THE man of firm and righteous will,
No rabble, clamorous for the wrong,
No tyrant's brow, whose frown may kill,
Can shake the strength that makes him strong:
Not winds, that chafe the sea they sway,
Nor Jove's right hand, with lightning red:
Should Nature's pillar'd frame give way,
That wreck would strike one fearless head.
Pollux and roving Hercules
Thus won their way to Heaven's proud steep,
'Mid whom Augustus, couch'd at ease,
Dyes his red lips with nectar deep.
For this, great Bacchus, tigers drew
Thy glorious car, untaught to slave
In harness: thus Quirinus flew
On Mars' wing'd steeds from Acheron's wave,

When Juno spoke with Heaven's assent:
"O Ilium, Ilium, wretched town!
The judge accurst, incontinent,
And stranger dame have dragg'd thee down
Pallas and I, since Priam's sire
Denied the gods his pledged reward,
Had doom'd them all to sword and fire,
The people and their perjured lord.
No more the adulterous guest can charm
The Spartan queen
: the house forsworn
No more repels by Hector's arm
My warriors, baffled and outworn:
Hush'd is the war our strife made long:
I welcome now, my hatred o'er,
A grandson in the child of wrong,
Him whom the Trojan priestess bore.
Receive him, Mars! the gates of flame
May open: let him taste forgiven
The nectar, and enrol his name
Among the peaceful ranks of Heaven.
Let the wide waters sever still
Ilium and Rome, the exiled race
May reign and prosper where they will:
So but in Paris' burial-place
The cattle sport, the wild beasts hide
Their cubs, the Capitol may stand
All bright, and Rome in warlike pride
O'er Media stretch a conqueror's hand.
Aye, let her scatter far and wide
Her terror, where the land-lock'd waves

Europe from Afric's shore divide,
Where swelling Nile the corn-field laves—
Of strength more potent to disdain
Hid gold, best buried in the mine,
Than gather it with hand profane,
That for man's greed would rob a shrine.
Whate'er the bound to earth ordain'd,
There let her reach the arm of power,
Travelling, where raves the fire unrein'd,
And where the storm-cloud and the shower.

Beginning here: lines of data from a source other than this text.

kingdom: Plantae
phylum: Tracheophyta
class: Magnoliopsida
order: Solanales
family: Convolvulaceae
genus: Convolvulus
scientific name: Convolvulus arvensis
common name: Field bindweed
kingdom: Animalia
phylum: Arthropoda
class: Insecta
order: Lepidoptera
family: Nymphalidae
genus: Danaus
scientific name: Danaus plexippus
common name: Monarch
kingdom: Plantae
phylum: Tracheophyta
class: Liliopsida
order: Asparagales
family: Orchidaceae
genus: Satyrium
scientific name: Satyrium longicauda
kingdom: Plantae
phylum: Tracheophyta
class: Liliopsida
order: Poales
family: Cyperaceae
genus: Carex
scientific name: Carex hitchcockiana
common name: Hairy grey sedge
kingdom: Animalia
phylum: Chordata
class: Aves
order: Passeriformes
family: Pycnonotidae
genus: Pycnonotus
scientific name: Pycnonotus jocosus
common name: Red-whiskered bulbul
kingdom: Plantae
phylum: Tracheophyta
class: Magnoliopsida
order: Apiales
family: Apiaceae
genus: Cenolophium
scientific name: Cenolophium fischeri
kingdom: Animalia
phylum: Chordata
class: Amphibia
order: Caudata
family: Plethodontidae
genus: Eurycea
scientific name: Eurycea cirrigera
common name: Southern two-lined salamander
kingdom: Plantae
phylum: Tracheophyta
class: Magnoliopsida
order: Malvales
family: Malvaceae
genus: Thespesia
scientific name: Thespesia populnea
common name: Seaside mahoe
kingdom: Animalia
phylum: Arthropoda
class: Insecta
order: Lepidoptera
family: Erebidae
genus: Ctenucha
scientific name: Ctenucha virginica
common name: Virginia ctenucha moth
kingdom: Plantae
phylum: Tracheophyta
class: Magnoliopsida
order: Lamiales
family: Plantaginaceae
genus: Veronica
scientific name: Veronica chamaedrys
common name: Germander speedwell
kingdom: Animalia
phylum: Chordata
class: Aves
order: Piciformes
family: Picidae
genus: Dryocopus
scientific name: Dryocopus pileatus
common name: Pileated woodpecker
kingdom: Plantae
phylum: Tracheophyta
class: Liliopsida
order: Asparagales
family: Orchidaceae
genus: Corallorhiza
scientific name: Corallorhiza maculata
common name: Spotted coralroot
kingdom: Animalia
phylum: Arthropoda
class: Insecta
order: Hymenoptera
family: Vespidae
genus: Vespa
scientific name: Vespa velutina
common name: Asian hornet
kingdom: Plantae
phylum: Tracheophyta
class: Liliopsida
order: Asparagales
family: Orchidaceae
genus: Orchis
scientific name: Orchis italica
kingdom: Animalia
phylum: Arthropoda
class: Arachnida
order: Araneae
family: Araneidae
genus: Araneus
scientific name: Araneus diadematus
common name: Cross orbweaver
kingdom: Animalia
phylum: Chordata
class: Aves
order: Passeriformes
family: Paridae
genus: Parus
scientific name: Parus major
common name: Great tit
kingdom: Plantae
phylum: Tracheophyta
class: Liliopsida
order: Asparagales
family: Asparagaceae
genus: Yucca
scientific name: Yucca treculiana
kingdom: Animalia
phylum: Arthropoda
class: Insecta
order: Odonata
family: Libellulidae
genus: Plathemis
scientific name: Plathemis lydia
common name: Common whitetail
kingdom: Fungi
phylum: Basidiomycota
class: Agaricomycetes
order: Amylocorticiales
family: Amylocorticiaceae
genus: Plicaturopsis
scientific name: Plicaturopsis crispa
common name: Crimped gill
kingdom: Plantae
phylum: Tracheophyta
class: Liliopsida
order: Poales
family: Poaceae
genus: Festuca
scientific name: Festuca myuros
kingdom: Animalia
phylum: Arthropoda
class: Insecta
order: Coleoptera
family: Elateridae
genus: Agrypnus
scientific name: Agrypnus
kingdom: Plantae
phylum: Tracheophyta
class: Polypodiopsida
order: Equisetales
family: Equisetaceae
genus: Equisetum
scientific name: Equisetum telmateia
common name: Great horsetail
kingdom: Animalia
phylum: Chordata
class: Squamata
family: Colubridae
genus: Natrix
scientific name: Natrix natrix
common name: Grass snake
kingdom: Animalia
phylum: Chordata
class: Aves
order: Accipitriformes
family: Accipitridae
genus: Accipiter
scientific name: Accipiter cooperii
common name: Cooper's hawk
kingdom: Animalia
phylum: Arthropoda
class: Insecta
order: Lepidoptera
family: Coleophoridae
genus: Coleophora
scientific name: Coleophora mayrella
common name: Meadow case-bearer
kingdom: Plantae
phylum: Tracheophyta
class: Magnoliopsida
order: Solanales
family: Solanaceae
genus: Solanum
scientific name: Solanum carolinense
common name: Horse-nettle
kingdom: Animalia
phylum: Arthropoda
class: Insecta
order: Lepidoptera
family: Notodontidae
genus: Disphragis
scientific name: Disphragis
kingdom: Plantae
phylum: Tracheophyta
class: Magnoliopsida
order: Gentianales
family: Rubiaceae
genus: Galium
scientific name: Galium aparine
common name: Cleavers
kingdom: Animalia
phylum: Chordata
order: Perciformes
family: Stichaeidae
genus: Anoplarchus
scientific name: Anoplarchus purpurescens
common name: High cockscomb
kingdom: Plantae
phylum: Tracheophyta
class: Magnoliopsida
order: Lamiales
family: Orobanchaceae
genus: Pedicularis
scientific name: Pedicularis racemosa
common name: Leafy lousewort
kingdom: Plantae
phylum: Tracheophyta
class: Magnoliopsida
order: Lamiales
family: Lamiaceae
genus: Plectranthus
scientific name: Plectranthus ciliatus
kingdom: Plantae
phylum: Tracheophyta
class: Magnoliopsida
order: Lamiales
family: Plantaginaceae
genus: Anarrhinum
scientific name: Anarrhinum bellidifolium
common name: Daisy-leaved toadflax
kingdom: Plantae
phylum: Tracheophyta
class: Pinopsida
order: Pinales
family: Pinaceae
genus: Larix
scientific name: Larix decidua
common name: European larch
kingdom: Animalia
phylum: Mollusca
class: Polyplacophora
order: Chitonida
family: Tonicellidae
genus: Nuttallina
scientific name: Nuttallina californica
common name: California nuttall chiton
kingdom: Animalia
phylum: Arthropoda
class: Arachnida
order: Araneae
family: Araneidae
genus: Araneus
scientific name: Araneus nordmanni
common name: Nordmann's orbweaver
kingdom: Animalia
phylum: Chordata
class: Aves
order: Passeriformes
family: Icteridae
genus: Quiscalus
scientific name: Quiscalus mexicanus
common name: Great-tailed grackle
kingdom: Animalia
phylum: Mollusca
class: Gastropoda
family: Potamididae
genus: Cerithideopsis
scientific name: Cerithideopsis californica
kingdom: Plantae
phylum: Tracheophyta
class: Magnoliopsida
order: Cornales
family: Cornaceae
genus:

Yet, warlike Roman, know thy doom,
Nor, drunken with a conqueror's joy,
Or blind with duteous zeal, presume
To build again ancestral Troy.
Should Troy revive to hateful life,
Her star again should set in gore,
While I, Jove's sister and his wife,
To victory led my host once more.
Though Phœbus thrice in brazen mail
Should case her towers, they thrice should fall,
Storm'd by my Greeks: thrice wives should wail
Husband and son, themselves in thrall."
—Such thunders from the lyre of love!
Back, wayward Muse! refrain, refrain
To tell the talk of gods above,
And dwarf high themes in puny strain.